The lack of stylistic variety doesn’t mean goaltending has gotten worse. Quite the opposite, actually. Goalies have never been harder to beat one-on-one, and getting good goaltending is as vital as ever to winning. But the emergence of goalie coaches — especially from a young age — has streamlined the position, closing the gap between the best and the rest, making it increasingly difficult to project which goalies will play at an elite level.

Adin Hill was third on the San Jose Sharks’ goalie depth chart less than a year before he finished third in Conn Smythe Trophy voting as playoff MVP, as he backstopped Vegas to a Stanley Cup. Jordan Binnington began the 2018-19 season in the American Hockey League, then led the St. Louis Blues to a title. Stories like this are becoming more commonplace, and the days of a goalie like Hasek leading the league in save percentage for six straight seasons while racking up five Vezina trophies seem long gone.
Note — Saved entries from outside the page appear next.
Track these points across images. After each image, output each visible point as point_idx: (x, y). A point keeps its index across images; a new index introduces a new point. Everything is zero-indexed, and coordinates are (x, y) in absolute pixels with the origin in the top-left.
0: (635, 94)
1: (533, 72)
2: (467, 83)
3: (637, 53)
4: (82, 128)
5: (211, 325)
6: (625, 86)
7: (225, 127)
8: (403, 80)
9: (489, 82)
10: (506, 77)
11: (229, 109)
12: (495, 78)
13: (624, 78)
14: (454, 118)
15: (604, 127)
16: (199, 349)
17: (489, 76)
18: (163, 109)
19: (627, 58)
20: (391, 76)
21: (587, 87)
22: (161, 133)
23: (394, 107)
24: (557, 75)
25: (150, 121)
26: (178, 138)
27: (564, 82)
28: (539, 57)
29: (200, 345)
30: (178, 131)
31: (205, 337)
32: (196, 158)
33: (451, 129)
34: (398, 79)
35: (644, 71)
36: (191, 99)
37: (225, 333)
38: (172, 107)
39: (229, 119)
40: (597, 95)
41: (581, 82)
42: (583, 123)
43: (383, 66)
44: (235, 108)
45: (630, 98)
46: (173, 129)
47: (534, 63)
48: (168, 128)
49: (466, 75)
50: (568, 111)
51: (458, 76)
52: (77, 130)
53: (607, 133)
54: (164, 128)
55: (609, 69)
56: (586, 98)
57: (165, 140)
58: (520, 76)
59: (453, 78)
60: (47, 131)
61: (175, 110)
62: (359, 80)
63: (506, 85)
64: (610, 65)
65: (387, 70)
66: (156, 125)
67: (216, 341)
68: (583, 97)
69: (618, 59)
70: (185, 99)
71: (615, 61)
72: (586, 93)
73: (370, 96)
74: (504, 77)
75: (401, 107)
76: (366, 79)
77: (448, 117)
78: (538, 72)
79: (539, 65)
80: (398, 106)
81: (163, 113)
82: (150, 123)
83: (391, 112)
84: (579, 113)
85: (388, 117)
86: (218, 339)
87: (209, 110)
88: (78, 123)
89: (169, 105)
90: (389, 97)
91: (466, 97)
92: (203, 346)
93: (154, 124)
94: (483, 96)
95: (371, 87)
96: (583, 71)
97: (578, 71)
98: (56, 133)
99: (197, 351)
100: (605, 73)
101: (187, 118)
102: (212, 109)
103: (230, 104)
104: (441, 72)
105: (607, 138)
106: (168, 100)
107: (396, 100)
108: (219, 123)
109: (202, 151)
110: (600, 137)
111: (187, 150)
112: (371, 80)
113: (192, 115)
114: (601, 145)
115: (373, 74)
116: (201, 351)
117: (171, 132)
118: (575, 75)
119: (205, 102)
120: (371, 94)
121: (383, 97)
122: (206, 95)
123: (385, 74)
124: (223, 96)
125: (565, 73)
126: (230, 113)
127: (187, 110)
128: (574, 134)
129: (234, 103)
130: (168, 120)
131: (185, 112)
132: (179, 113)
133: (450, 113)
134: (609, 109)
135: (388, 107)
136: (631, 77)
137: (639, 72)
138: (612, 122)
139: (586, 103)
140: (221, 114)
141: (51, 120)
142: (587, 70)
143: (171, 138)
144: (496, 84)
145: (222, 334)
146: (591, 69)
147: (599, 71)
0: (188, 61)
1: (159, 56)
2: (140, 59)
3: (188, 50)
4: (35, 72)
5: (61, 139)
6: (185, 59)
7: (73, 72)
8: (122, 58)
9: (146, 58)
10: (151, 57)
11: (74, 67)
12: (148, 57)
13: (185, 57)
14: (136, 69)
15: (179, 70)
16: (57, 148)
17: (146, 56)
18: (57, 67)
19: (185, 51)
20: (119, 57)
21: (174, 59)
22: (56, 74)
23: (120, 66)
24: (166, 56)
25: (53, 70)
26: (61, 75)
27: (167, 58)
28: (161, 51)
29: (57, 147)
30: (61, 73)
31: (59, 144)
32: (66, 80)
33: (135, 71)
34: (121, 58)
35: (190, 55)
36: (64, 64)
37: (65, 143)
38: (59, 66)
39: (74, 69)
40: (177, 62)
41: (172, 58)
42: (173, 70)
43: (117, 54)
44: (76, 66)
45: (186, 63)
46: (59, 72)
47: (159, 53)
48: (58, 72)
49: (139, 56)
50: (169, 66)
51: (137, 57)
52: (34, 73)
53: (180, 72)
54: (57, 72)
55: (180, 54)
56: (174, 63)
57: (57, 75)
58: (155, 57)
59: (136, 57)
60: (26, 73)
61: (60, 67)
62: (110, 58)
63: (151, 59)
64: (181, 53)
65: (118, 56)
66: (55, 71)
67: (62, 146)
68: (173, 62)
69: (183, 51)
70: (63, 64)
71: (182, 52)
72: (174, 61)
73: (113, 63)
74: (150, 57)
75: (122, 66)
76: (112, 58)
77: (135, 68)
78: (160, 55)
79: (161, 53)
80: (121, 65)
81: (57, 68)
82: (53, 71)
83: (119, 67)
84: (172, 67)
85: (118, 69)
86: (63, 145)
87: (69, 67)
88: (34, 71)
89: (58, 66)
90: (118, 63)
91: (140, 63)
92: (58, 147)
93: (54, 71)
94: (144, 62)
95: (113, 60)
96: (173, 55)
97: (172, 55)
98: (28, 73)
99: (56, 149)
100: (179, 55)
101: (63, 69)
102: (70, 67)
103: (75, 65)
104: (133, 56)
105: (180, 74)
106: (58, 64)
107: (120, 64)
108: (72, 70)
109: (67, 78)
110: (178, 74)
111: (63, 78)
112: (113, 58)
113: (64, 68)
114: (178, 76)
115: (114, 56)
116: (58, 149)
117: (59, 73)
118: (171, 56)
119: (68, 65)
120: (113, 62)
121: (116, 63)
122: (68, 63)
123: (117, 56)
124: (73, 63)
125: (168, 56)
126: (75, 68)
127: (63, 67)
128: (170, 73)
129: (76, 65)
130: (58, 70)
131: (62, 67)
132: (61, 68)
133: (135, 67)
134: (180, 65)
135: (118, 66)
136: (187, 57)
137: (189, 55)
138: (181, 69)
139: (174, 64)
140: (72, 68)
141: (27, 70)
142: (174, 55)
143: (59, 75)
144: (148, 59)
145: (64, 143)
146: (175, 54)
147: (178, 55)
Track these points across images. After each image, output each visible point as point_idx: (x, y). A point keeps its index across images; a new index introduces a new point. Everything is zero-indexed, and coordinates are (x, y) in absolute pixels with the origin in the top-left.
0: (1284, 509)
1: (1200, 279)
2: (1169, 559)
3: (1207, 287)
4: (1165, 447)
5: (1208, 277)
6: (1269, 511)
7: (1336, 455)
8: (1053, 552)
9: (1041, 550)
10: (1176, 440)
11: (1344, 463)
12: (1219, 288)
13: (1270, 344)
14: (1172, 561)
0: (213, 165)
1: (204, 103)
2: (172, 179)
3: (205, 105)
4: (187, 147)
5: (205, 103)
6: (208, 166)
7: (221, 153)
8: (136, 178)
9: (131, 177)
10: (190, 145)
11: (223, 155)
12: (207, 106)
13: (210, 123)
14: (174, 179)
Is it a problem? Has goaltending lost its mystique, its allure, some of what made NHL netminders such popular figures with fans? Former NHL goalie and longtime scout Tim Bernhardt thinks so and he thinks he knows why, too. “Goaltending, for me, is just so boring to watch,” Bernhardt said. “Blocking the puck is all they do. … It’s not the goalie that’s blocking the puck, it’s the equipment, and it doesn’t look like any fun to me and that’s why kids aren’t drawn to the position anymore.”

Bernhardt was picked in the third round of the 1978 NHL Draft by the Atlanta Flames. He was a standout goalie for three years with the OHL’s Cornwall Royals and went on to play 12 seasons of professional hockey, divided mostly between the Flames and the Toronto Maple Leafs organizations. He then spent 28 years as a scout for the NHL’s Central Scouting Bureau, then with the Dallas Stars and Arizona Coyotes. After four decades of watching goaltending evolve, he isn’t a fan of where things stand today.